◆ TRECHO APRESENTADO ◆

━━━━

A teoria coerentista da verdade também se encontra aberta a objeções. Uma delas é a de que segundo ela uma proposição de um conto de fadas pode ser verdadeira, na medida em que é consistente com as outras proposições do conto de fadas. Podemos, além disso, ter vários sistemas conceituais incomensuráveis entre si e, diante de uma proposição que é consistente com um sistema e inconsistente com outro, não podemos decidir se ela é verdadeira ou falsa. Uma solução plausível consiste em negar que existam sistemas conceituais completamente incomensuráveis e considerar o sistema mais abrangente possível (o “sistema da realidade”) como paradigmático, avaliando as proposições com relação a ele.

Exemplos de atribuições de verdade baseadas na coerência com outras crenças são freqüentes nos tribunais, pois poucas vezes o crime é diretamente testemunhado. O seguinte exemplo nos ensina algo sobre os limites da teoria coerencial e sua relação com a teoria correspondencial. Considere o caso verídico do pastor americano David, que após o seu casamento com a senhora Rose, foi internado em um hospital com fortes dores abdominais. Descobriu-se então que a proposição expressa pela sentença “A senhora Rose envenenou o reverendo David” era verdadeira, pois se revelou coerente com as seguintes proposições: q) foi encontrado no sangue de David uma grande quantidade de arsênico; r) a senhora Rose tinha o costume de preparar sopinhas para o seu marido, levando-as até mesmo ao hospital; s) Encontrou-se traços de arsênico na dispensa da casa da senhora Rose. E ainda, t) exumaram-se os corpos dos três primeiros maridos da senhora Rose, todos mortos por causas desconhecidas, com a surpreendente descoberta de uma alta quantidade de arsênico em seus cabelos. A proposição p é tornada verdadeira por sua coerência com as proposições q, r, s..., o que pode ser entendido aqui como consistência. O problema é que as proposições q, r e s são verdadeiras por serem correspondentes à realidade, o que parece mostrar que a teoria da coerência não se sustenta sozinha. A proposição p é verdadeira porque corresponde à realidade, e sabemos disso indiretamente, por sua coerência com outras proposições que correspondem à realidade. Assim, parece que a coerência não é uma coisa independente, mas parte dos meios através dos quais verificamos a correspondência.

━━━━

◆ ENUNCIADOS DAS TAREFAS ◆
1. No trecho sobre a teoria coerentista da verdade, o que se descobriu nos cabelos dos três primeiros maridos da senhora Rose após a exumação?
2. Dê prosseguimento ao trecho sobre a teoria coerentista da verdade a partir da última frase apresentada.
Os dados não têm nenhum papel nesta atividade.

━━━━

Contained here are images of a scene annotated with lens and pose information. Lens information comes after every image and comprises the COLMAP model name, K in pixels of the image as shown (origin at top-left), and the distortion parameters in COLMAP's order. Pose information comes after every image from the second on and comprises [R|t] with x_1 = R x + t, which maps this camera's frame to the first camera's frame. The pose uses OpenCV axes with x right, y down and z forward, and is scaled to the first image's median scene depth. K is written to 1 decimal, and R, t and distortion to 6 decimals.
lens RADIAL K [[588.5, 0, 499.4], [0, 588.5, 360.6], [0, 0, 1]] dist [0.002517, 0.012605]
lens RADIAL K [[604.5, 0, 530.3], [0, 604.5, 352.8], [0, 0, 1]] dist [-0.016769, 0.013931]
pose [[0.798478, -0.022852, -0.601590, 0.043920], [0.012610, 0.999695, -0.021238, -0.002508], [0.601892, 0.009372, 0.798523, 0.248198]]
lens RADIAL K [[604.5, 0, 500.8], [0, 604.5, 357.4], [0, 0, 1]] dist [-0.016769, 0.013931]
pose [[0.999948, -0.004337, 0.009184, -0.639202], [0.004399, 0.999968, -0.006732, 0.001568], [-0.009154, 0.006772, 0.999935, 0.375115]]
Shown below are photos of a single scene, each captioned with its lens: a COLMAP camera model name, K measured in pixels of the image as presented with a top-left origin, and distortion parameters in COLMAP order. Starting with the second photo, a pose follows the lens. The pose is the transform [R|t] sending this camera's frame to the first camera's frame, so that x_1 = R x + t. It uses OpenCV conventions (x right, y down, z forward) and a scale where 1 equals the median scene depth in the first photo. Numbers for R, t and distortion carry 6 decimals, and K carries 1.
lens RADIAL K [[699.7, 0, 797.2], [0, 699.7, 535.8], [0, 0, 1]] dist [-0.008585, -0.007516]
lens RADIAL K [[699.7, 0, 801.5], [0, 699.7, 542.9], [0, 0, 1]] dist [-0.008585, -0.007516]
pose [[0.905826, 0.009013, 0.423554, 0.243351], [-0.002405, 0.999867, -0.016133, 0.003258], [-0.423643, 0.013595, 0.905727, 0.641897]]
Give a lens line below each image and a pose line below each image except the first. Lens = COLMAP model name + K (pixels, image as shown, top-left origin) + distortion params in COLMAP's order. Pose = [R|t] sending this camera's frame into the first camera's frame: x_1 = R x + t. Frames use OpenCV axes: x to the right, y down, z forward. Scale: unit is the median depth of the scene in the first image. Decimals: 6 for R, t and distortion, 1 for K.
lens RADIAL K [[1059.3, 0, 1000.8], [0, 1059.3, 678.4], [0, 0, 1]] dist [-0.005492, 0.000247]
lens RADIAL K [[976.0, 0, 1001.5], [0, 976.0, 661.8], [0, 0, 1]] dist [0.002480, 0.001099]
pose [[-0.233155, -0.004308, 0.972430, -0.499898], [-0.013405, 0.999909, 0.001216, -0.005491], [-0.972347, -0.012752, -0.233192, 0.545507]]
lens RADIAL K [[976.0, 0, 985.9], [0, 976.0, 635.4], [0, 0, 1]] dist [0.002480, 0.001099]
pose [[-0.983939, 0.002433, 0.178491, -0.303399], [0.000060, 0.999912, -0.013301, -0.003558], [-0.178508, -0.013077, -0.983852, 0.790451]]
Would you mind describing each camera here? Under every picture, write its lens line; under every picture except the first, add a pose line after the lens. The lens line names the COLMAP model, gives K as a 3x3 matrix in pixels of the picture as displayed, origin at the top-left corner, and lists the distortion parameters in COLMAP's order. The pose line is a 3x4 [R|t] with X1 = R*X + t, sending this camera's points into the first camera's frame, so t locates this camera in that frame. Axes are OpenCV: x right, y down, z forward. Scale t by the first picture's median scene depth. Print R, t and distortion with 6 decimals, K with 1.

━━━━

◆ RESPOSTAS DO EXERCÍCIO ◆
1. Uma alta quantidade de arsênico.

2.
Finalmente, se seguirmos aqui o mesmo caminho pelo qual Schlick aplicou a sua versão da teoria correspondencial às ciências formais, concluiremos que no início temos uma hipótese “?p”, cujo conteúdo é comparado com uma conclusão resultante das verificações de q, r, s, e t. Indutivamente, com a conjunção q & r & s & t, concluímos que p. Ora, como p, em resultado das observações, tem um conteúdo idêntico a “?p”, concluímos que p é uma proposição verdadeira. A correspondência é estabelecida indiretamente, via uma coerência da proposição em questão com as proposições observacionais, aquelas que pressupomos como verdadeiras. Vemos que também aqui a coerência é um modo como a correspondência pode ser evidenciada.

Cláudio F. Costa

Notas

  1. G. Frege: “O Pensamento”, trad. port. de “Der Gedanke”, publicado como complemento de C. F. Costa: Ensaios Filosóficos (ed. Tempo Brasileiro: Rio de Janeiro 1999).
  2. Peter Ramsey: “Facts and Propositions”, 1927. Ver também P. F. Strawson: “Truth”, in M. P. Linch: The Nature of Truth (Bradford: Cambridge 2001)
  3. William James: “Pragmatism's Conception of Truth” in, M. P. Linch (ed.): The Nature of Truth (Bradford: Cambridge 2001)
  4. Moritz Schlick: “Das Wesen der Wahrheit nach der modernen Logik”, in Philosophische Logik, Frankfurt 1996.
  5. Ludwig Wittgenstein: Tractatus Logico-Philosophicus. Ver especialmente o artigo de Stenius: “The Picture Theory and Wittgenstein's Philosophical Investigations”, I. Block (ed.): Perspectives on the Philosophy of Wittgenstein (Oxford 1981). Ver também: C. F. Costa: “A Pragmática da Relação Correspondencial”, in C. F. Costa: A Linguagem Factual (Rio de Janeiro 1996).
  6. Moritz Schlick, apud W. P. Alston, “A Realist Conception of Truth”, in M. P. Linch (ed): The Nature of Truth, ibid. Um argumento similar é apresentado por A. J. Ayer em: “Truth”, The Concept of Person and Other Essays (London 1984, p. 186).